Mobile network operators will need to begin partnering with providers like Starlink to offer bundled services in order to retain customers. However, satellite technology isn’t the only emerging threat. Companies like Google and Meta are developing authentication systems that bypass SMS one-time passwords, signalling a shift away from traditional SMS usage, a trend that further erodes a key revenue stream for MNOs.
You’ve transitioned into renewable energy. What prompted this shift, and how does it intersect with your telecoms background?
I am naturally drawn to nascent industries driven by the opportunity to make a positive impact and accelerate economic growth.
So, five years ago I was privileged to be asked to launch Bboxx Nigeria, and the rest is history.
Telecommunications did that 20 years ago, and now solar energy is doing the same today. Data and power are the fundamental drivers of transformational change in any economy.
What realistic solutions exist for telcos to transition from diesel to renewable energy?
An interesting fact is that Nigeria has approximately 42,000 base stations, likely only half of what is actually required. Diesel accounts for around 60 per cent of a telco’s operating expenses, creating a strong incentive and pressing need to reduce these costs.
As a result, the solarisation of telecom infrastructure has become essential. Currently, only about 20 per cent of these towers are solar-powered. The industry term is “Tower Power”, and there are several ongoing projects aimed at accelerating this transition. Typically, these initiatives involve a well-funded OEM deploying tower power solutions and entering into a revenue-sharing model with the telco or the tower provider based on cost savings.
It’s also important to note that most telecom base stations in Nigeria have long been sold to tower companies, which now manage co-location of telco equipment, including Home Location Registers. That said, the essence of the question remains relevant.
Base stations are costly to operate and maintain, diesel being the most significant expense to ensure round-the-clock functionality. Other challenges include insecurity, difficult site access, high maintenance costs, and the operational complexity of managing field engineers.
Every tower company and telco in Nigeria is now actively pursuing a solarisation strategy to address these challenges and drive long-term sustainability.
Are the regulators doing enough to encourage green telecom infrastructure?
Renewable energy proliferation falls under the purview of Nigerian Electrification Programme. NEP does not directly promote electrification programmes for telecom towers; the sector benefits from complementary private investments and government initiatives aimed at improving energy efficiency and connectivity.
Several FDI initiatives are currently being deployed in the telecoms space at present.
Which countries do you think Nigeria’s telecom sector should learn from in adopting clean energy solutions?
This question seems to assume that Nigeria is merely a follower in adopting solar technologies.
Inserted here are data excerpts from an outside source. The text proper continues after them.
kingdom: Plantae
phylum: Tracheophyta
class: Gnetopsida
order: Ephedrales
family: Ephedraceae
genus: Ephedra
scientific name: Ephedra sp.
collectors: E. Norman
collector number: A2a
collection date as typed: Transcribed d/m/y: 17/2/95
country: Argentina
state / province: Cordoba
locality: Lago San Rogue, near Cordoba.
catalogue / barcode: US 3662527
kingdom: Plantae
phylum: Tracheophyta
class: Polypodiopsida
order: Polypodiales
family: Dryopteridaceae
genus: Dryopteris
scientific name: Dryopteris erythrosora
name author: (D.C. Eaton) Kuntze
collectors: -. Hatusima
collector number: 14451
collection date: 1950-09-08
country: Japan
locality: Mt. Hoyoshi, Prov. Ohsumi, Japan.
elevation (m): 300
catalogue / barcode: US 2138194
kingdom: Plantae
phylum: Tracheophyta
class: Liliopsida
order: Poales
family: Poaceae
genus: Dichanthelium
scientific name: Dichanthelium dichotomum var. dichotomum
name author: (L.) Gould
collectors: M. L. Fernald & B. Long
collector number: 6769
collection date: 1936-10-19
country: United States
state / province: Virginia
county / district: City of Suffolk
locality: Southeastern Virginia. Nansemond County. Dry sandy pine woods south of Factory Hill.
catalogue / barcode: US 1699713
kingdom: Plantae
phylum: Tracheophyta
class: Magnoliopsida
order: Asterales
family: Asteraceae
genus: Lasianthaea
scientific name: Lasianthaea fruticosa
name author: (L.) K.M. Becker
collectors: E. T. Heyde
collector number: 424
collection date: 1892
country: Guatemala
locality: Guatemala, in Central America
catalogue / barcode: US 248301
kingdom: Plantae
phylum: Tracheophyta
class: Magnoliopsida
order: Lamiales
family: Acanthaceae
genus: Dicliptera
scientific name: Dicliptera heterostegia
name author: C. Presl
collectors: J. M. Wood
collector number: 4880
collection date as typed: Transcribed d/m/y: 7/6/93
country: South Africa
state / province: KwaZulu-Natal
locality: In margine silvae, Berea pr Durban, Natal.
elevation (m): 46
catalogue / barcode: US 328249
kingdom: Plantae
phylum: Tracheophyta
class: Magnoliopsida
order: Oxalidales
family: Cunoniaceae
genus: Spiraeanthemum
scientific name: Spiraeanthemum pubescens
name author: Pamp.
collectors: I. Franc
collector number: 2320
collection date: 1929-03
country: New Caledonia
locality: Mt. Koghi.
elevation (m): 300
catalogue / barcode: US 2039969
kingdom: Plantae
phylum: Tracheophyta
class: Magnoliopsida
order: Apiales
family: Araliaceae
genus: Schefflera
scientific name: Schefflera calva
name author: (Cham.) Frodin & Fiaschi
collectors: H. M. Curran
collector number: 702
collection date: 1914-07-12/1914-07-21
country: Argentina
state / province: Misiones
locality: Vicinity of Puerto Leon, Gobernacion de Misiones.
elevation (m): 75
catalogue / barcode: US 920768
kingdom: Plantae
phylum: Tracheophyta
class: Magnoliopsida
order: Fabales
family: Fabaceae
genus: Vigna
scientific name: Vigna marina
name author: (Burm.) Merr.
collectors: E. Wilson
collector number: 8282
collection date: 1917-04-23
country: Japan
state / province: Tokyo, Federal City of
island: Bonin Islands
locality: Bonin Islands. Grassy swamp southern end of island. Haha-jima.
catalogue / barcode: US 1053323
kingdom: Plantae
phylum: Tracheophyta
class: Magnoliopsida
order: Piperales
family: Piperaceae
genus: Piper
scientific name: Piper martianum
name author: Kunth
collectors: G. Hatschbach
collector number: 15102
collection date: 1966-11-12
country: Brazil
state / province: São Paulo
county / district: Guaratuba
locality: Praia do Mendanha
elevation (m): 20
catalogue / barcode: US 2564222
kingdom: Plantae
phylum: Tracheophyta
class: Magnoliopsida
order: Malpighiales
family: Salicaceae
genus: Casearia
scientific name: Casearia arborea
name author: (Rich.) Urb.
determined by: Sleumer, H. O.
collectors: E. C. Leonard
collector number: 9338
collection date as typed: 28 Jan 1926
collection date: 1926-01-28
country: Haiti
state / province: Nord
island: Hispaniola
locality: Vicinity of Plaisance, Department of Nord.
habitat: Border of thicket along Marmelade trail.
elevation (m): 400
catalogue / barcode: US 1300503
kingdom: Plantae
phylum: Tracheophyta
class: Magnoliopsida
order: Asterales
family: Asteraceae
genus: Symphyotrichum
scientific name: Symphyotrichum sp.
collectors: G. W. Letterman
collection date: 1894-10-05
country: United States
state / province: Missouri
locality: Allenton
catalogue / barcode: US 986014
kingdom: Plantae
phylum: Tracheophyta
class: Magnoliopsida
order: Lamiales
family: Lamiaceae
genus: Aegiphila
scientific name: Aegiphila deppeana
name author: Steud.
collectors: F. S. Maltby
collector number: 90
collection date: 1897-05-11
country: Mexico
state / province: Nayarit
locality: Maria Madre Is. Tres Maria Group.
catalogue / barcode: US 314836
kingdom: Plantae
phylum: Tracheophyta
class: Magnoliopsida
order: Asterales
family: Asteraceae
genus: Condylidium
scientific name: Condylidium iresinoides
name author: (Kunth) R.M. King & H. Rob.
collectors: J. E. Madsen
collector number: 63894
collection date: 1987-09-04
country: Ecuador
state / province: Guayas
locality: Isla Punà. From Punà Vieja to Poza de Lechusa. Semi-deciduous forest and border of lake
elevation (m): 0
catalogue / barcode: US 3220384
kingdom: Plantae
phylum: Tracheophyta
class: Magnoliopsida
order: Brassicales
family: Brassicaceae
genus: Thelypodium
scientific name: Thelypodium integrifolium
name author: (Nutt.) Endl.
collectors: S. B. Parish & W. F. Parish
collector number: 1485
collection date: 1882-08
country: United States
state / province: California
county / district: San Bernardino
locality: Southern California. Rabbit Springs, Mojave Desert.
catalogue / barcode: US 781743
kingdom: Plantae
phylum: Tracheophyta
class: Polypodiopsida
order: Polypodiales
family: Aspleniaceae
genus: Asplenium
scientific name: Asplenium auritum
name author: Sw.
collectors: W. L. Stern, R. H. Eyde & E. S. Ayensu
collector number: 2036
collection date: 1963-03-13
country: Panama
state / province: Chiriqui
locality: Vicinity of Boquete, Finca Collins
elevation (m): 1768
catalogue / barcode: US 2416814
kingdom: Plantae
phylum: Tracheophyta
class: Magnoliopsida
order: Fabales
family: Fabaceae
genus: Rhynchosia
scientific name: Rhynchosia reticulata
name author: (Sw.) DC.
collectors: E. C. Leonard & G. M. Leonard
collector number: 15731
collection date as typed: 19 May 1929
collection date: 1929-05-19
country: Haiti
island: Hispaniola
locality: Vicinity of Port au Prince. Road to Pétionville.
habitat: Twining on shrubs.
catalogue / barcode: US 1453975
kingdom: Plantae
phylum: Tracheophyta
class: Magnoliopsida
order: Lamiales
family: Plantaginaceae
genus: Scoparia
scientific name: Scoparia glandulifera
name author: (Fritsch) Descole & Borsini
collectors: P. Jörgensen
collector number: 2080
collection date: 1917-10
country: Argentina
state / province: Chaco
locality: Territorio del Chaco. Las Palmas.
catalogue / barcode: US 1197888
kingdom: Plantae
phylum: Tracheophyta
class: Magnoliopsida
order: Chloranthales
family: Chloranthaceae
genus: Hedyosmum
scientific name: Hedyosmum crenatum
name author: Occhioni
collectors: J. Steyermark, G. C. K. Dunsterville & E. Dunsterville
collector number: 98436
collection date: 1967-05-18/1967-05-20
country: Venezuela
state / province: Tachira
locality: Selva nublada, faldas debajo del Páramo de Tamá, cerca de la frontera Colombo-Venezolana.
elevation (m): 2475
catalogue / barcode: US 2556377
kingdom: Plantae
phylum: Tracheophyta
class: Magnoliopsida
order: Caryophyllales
However, due to our unique challenges, Nigeria often leads as a pioneer in this area. Many original equipment manufacturers conduct dedicated research and development and even manufacture solutions specifically tailored for the Nigerian market.
Additionally, several well-known sovereign funds are actively investing in deploying these solar solutions for Nigerian tower companies, further accelerating the country’s leadership in this space.